#### [REQUESTS]
**1)** Transcribe the passage on continuity and diverging sequences word for word, starting at "The real number" and ending at "in absolute value.".
**2)** In the passage on continuity and diverging sequences, list every property given for the functions it says you can easily draw.

Continuity and diverging sequences

Hint: Suppose for some $S$, there does not exist a sequence $(x_n)$ such that $\lim x_n = \infty$ and $\lim f(x_n+S) - f(x_n) = 0$, and let $g(x) = f(x + S) - f(x)$. Then, we must have that $g$ is bounded away from $0$ for $x$ sufficiently large, say, greater than $x_0$. (Why?) What does this tell us about the sequence $(f(x_0), f(x_0+S), f(x_0 + 2S), \cdots)$?

You can easily draw functions which are bounded, not periodic and that have no limit at infinity. And even if your function were periodic, the exercise would not be simpler if $S$ has nothing to do with the period of your function. So your division of the problem is not very useful.

The real number $S$ that is given can be seen as a jump. You have to compare the values of your function evaluated at two points separated by this jump. And you want to show that it can be very small.

Could it be arbitrary large? Certainly not, since your function is bounded. But we want to show that this difference $f(x+S)-f(x)$ can be arbitrary small... Assume by contradiction, that $f(x+S)-f(x)$ is always greater than some number, say $1$, in absolute value.

Hence, each jump of $S$ implies a jump of $1$ in the values of the function. This seems to imply that the function is unbounded, right? No, there is still a problem, because one could maybe have jump greater than $1$ and then jumps less than $-1$, in some alternating way...

If this happens, you can use that your function is continuous. I let you deal with the details...

#### [AVAILABLE DATA]
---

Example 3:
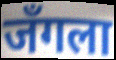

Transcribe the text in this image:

जँगला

#### [PER-TASK ANSWERS]
**1)**
The real number $S$ that is given can be seen as a jump. You have to compare the values of your function evaluated at two points separated by this jump. And you want to show that it can be very small.

Could it be arbitrary large? Certainly not, since your function is bounded. But we want to show that this difference $f(x+S)-f(x)$ can be arbitrary small... Assume by contradiction, that $f(x+S)-f(x)$ is always greater than some number, say $1$, in absolute value.

**2)**
- bounded
- not periodic
- no limit at infinity